All lines of the entries with "assign" in them must be listed.

== Segment start ==

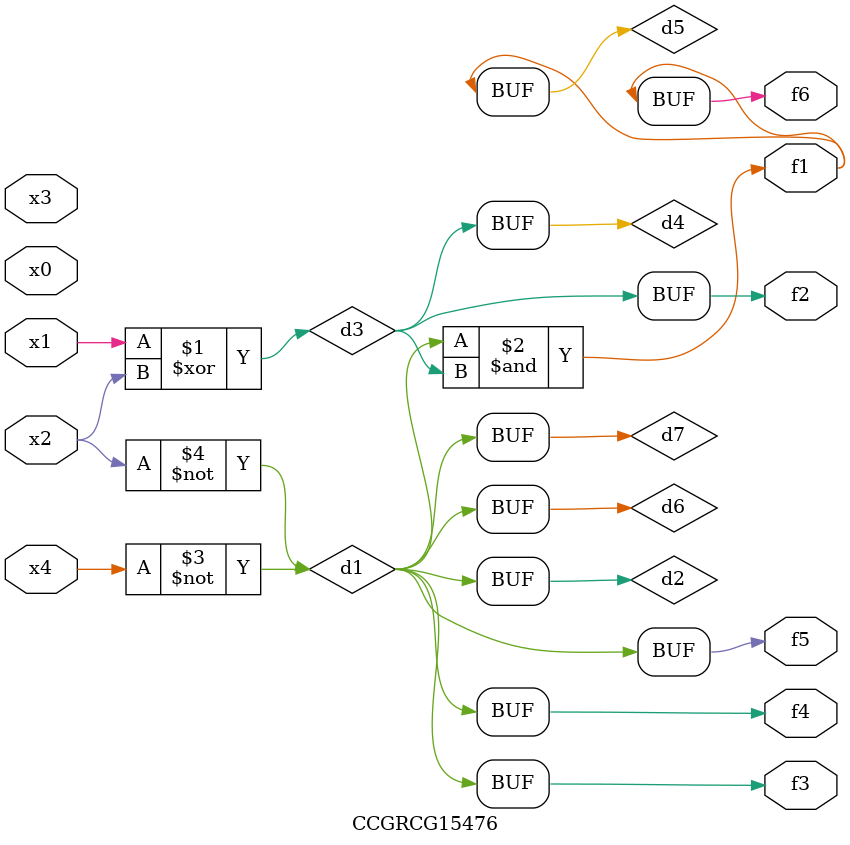
<source format=v>
module CCGRCG15476(
	input x0, x1, x2, x3, x4,
	output f1, f2, f3, f4, f5, f6
);

	wire d1, d2, d3, d4, d5, d6, d7;

	not (d1, x4);
	not (d2, x2);
	xor (d3, x1, x2);
	buf (d4, d3);
	and (d5, d1, d3);
	buf (d6, d1, d2);
	buf (d7, d2);
	assign f1 = d5;
	assign f2 = d4;
	assign f3 = d7;
	assign f4 = d7;
	assign f5 = d7;
	assign f6 = d5;
endmodule

</source>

== Segment end ==

### WRITTEN RESPONSE
	assign f1 = d5;
	assign f2 = d4;
	assign f3 = d7;
	assign f4 = d7;
	assign f5 = d7;
	assign f6 = d5;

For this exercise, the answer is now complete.